* **AIM OF THE TASK**
Repeat only the lines below from the one that contains "Spielchen Geld von anderen Mitfeiernden oder" through the final line, exactly. Omit pictures.

* **GIVEN DATA**
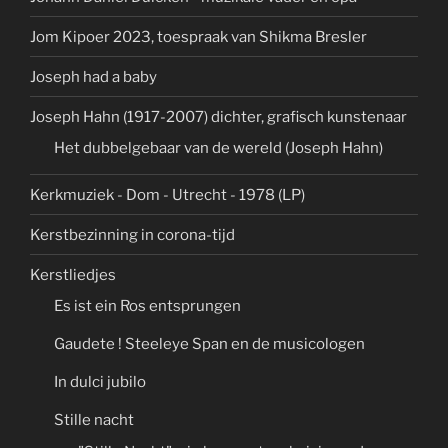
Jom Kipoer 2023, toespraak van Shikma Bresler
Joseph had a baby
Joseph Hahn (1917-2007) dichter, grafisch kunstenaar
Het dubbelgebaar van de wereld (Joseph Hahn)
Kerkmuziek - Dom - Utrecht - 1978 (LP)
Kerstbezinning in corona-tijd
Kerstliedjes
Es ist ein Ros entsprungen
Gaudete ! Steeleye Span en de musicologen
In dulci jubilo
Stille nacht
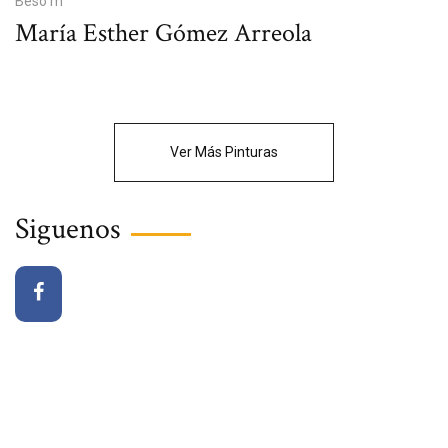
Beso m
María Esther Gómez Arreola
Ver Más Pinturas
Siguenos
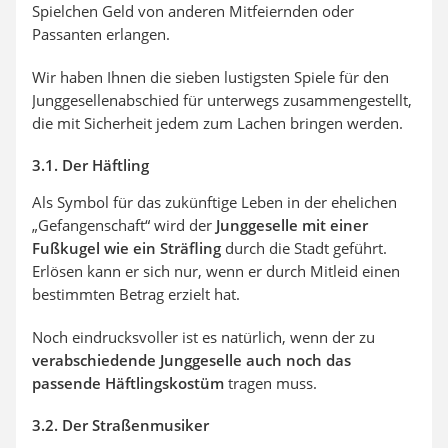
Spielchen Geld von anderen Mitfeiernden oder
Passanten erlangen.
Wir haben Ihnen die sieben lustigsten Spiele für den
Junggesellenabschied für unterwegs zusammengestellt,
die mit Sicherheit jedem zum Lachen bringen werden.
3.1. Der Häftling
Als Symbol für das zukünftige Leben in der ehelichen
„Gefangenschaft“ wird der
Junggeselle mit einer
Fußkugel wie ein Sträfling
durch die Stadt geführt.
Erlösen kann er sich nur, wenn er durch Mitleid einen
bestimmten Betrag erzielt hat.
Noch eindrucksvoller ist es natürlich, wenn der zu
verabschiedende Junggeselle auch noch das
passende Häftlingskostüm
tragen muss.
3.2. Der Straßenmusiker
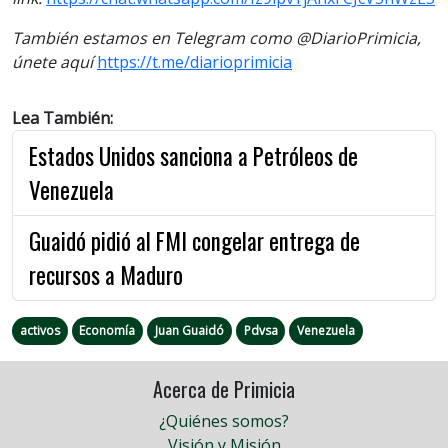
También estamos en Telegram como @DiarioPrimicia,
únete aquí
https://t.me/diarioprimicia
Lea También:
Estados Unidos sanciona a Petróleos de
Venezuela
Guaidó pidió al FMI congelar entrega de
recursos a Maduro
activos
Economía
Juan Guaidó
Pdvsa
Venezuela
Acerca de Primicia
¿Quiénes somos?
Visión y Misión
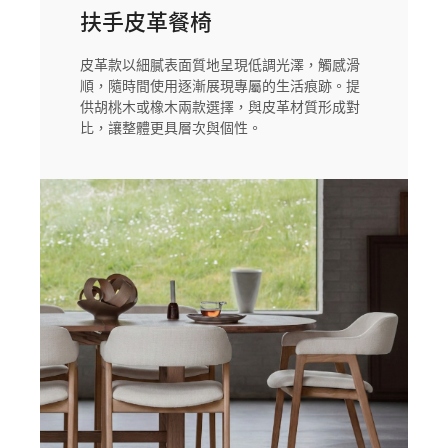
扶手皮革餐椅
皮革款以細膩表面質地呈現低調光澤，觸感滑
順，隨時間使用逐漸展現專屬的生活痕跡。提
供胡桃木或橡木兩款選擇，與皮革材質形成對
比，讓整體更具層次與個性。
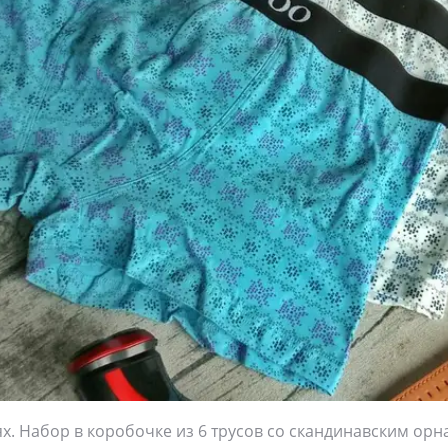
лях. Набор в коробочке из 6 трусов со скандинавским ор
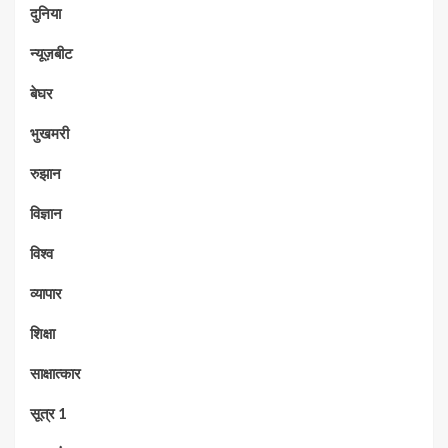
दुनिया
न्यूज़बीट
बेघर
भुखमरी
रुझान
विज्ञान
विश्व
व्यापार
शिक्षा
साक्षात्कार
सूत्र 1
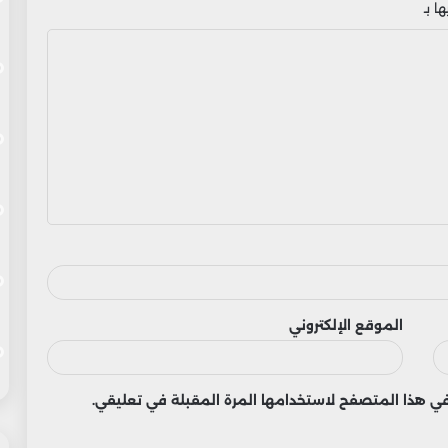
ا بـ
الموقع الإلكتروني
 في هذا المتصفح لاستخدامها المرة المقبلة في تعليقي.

* **ANSWER TO THE PROBLEM**
Spielchen Geld von anderen Mitfeiernden oder
Passanten erlangen.
Wir haben Ihnen die sieben lustigsten Spiele für den
Junggesellenabschied für unterwegs zusammengestellt,
die mit Sicherheit jedem zum Lachen bringen werden.
3.1. Der Häftling
Als Symbol für das zukünftige Leben in der ehelichen
„Gefangenschaft“ wird der
Junggeselle mit einer
Fußkugel wie ein Sträfling
durch die Stadt geführt.
Erlösen kann er sich nur, wenn er durch Mitleid einen
bestimmten Betrag erzielt hat.
Noch eindrucksvoller ist es natürlich, wenn der zu
verabschiedende Junggeselle auch noch das
passende Häftlingskostüm
tragen muss.
3.2. Der Straßenmusiker
También estamos en Telegram como @DiarioPrimicia,
únete aquí
https://t.me/diarioprimicia
Lea También:
Estados Unidos sanciona a Petróleos de
Venezuela
Guaidó pidió al FMI congelar entrega de
recursos a Maduro
activos
Economía
Juan Guaidó
Pdvsa
Venezuela
Acerca de Primicia
¿Quiénes somos?
Visión y Misión
扶手皮革餐椅
皮革款以細膩表面質地呈現低調光澤，觸感滑
順，隨時間使用逐漸展現專屬的生活痕跡。提
供胡桃木或橡木兩款選擇，與皮革材質形成對
比，讓整體更具層次與個性。
лях. Набор в коробочке из 6 трусов со скандинавским ор
दुनिया
न्यूज़बीट
बेघर
भुखमरी
रुझान
विज्ञान
विश्व
व्यापार
शिक्षा
साक्षात्कार
सूत्र 1
ا بـ
الموقع الإلكتروني
 في هذا المتصفح لاستخدامها المرة المقبلة في تعليقي.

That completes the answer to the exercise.